(Data records)
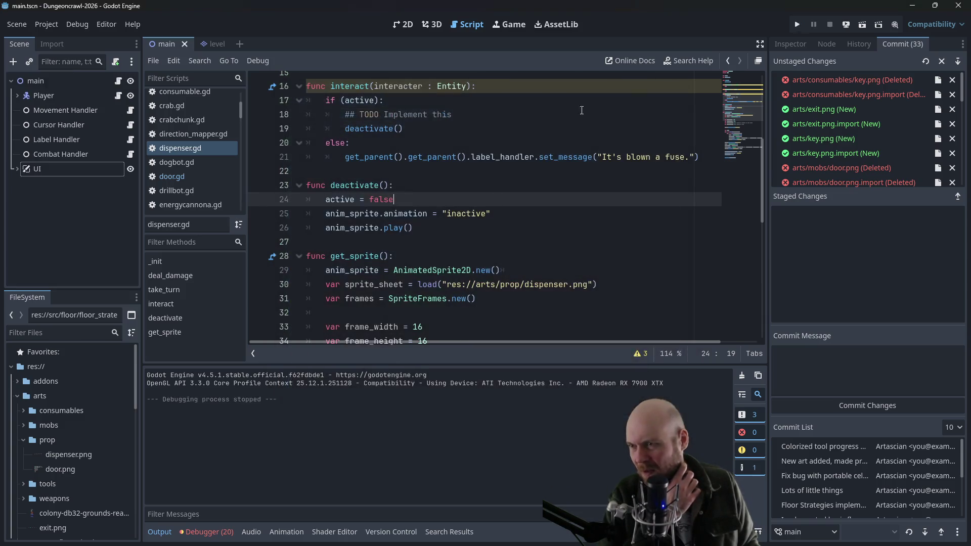
click(454, 115)
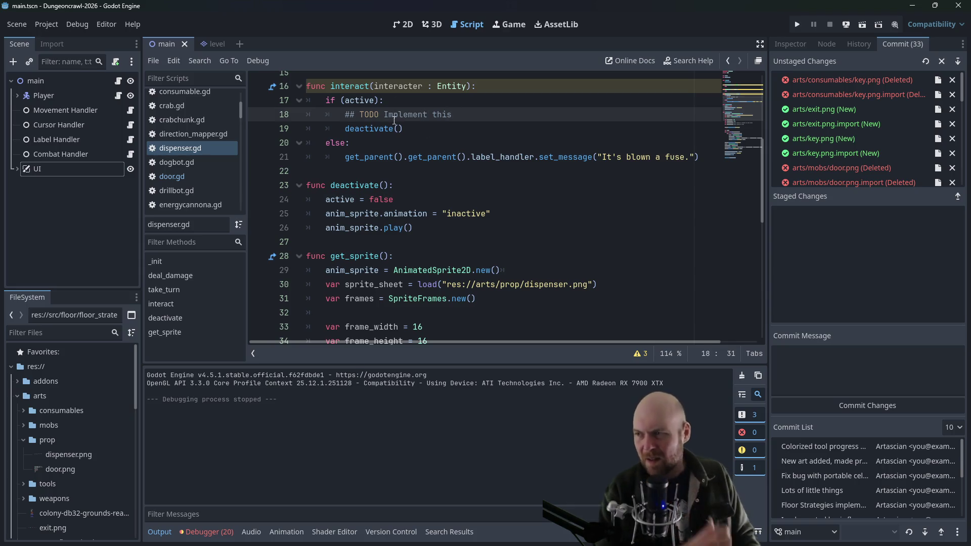
scroll(357, 125, up, 2)
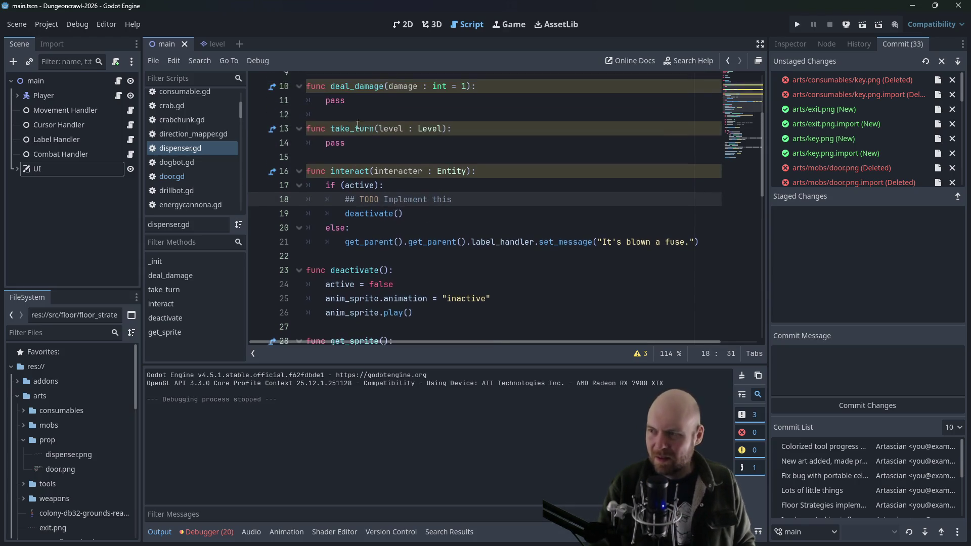
click(396, 186)
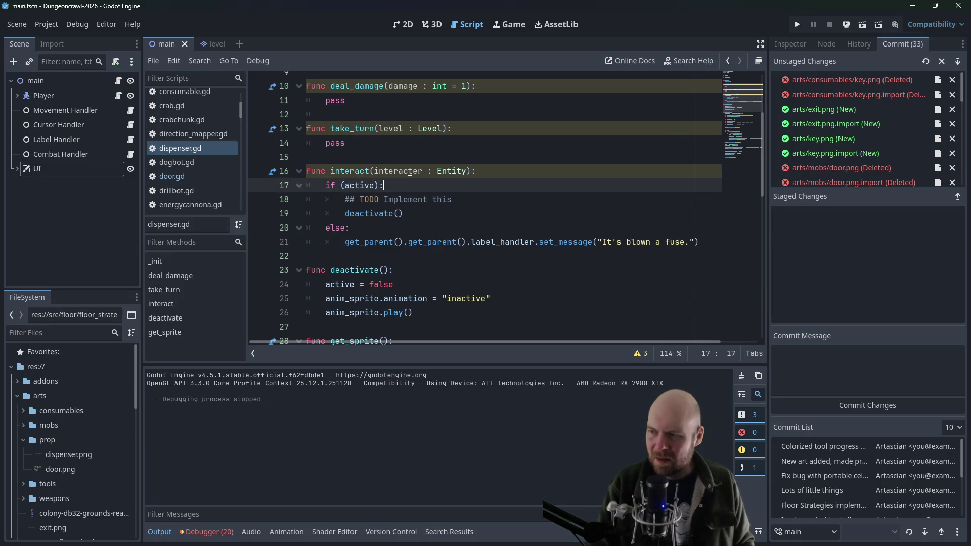
key(Return)
text(print)
text(("Deactivateing)
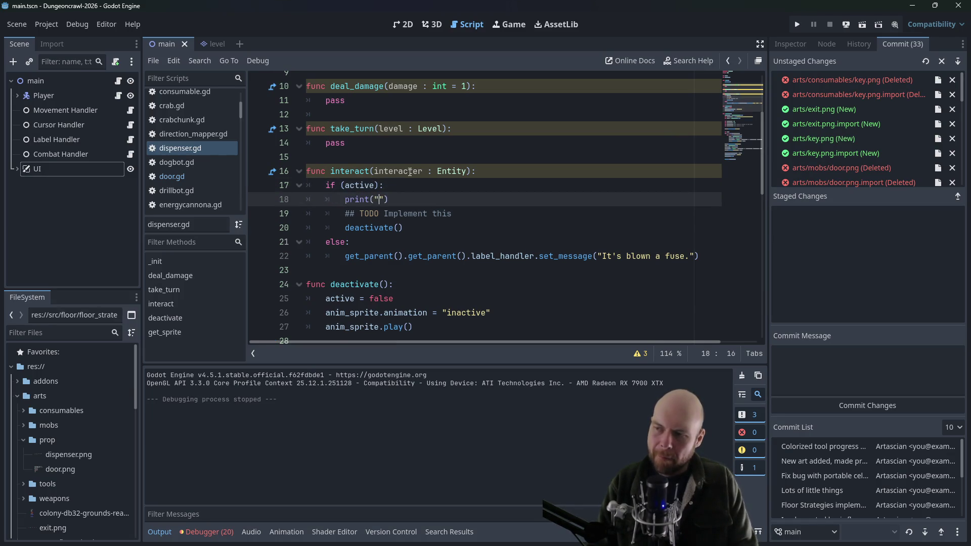
text(...)
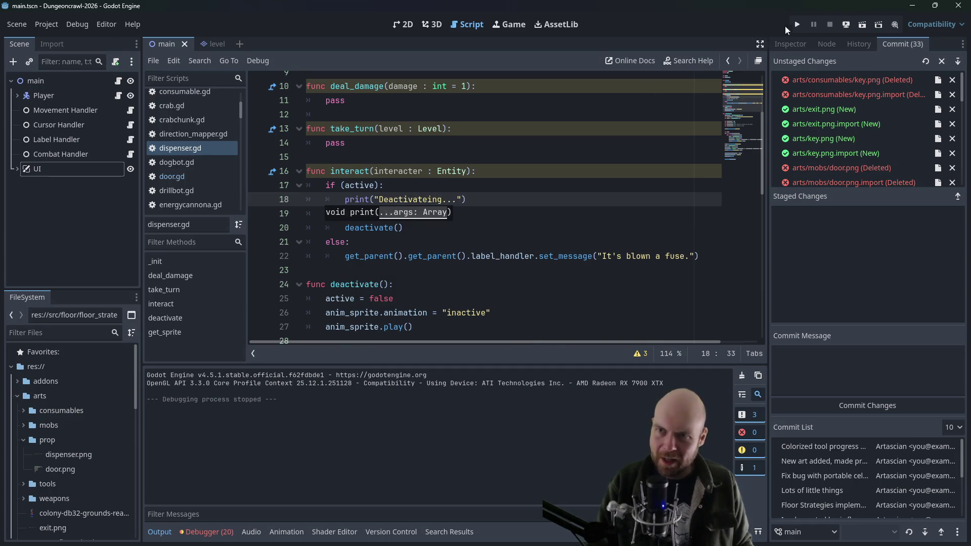
Rerun the game, grab the floodlight, bump the unpowered dispenser, then stop the game
click(797, 24)
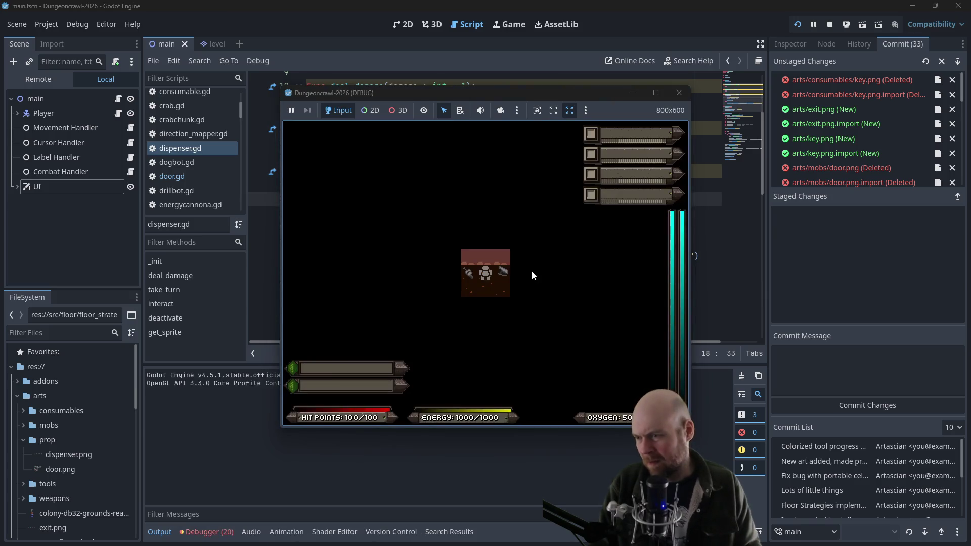
key(Left)
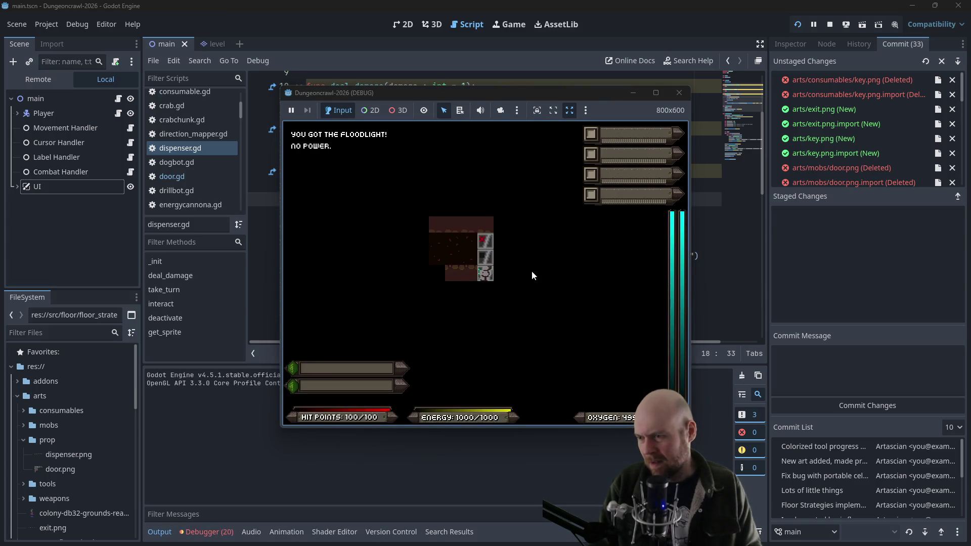
key(Right)
key(Up)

What is expected: All entries above should be printed exactly, though without their pictures.

Exercise response:
click(454, 115)
scroll(357, 125, up, 2)
click(396, 186)
key(Return)
text(print)
text(("Deactivateing)
text(...)
Rerun the game, grab the floodlight, bump the unpowered dispenser, then stop the game
click(797, 24)
key(Left)
key(Right)
key(Up)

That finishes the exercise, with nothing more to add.